>> Begin Material provided

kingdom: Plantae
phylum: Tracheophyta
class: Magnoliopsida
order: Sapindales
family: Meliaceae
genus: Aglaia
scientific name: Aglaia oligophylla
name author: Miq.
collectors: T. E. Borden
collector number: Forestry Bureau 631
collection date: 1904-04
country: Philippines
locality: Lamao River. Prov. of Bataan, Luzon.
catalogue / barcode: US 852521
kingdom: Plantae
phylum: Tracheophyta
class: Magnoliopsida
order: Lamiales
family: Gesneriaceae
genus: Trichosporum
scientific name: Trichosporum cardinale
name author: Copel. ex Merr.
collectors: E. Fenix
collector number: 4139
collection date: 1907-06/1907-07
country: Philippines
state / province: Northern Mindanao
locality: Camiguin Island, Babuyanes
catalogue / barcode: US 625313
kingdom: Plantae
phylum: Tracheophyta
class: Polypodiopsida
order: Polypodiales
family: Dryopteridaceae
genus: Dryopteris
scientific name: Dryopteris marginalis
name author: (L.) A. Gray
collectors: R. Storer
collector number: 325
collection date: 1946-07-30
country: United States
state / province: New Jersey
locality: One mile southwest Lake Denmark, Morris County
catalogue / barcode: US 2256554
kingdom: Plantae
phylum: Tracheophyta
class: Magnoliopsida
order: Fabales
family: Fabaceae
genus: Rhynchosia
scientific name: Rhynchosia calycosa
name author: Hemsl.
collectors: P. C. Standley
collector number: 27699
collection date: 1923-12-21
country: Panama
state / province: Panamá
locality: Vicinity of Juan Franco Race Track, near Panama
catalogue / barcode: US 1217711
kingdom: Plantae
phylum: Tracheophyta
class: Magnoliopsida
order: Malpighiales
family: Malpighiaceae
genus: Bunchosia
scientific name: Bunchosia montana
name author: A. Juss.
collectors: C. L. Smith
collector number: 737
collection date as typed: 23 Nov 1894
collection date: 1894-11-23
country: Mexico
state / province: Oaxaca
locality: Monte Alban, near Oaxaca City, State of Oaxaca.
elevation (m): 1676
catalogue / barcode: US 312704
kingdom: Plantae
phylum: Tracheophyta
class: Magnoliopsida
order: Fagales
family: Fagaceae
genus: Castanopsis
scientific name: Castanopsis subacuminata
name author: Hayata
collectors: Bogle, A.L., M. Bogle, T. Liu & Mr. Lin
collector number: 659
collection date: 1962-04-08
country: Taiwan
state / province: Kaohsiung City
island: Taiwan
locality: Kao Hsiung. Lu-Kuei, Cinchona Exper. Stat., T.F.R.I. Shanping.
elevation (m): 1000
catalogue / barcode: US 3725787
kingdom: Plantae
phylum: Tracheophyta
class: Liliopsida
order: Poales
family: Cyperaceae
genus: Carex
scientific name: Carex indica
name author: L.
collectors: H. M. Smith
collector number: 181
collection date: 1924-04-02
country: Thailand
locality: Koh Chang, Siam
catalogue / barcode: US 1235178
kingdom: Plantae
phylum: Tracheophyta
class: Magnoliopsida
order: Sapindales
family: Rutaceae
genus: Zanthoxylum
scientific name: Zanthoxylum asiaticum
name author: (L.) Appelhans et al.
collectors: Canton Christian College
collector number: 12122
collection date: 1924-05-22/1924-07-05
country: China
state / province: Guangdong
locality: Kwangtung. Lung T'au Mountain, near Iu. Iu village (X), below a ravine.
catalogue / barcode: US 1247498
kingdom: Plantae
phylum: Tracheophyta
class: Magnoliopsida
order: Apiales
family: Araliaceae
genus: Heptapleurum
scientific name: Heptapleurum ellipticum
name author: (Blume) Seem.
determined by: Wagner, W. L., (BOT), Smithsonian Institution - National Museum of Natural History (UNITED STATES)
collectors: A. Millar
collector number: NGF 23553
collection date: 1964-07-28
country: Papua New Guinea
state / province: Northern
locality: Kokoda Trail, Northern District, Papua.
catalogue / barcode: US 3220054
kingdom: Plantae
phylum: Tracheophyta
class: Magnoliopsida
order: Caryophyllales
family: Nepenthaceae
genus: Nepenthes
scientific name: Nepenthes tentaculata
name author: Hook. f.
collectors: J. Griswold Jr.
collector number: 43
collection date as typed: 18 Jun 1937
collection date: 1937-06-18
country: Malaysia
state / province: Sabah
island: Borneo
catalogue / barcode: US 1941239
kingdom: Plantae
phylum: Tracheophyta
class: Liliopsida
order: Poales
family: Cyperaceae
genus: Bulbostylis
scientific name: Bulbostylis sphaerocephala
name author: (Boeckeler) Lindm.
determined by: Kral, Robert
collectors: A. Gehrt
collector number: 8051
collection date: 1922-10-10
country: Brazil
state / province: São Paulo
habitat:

>> End Material provided

> _Set problem_
Copy each line of the listing above that contains the word "genus". The match is case-sensitive.

> _Answer to this exercise_
genus: Aglaia
genus: Trichosporum
genus: Dryopteris
genus: Rhynchosia
genus: Bunchosia
genus: Castanopsis
genus: Carex
genus: Zanthoxylum
genus: Heptapleurum
genus: Nepenthes
genus: Bulbostylis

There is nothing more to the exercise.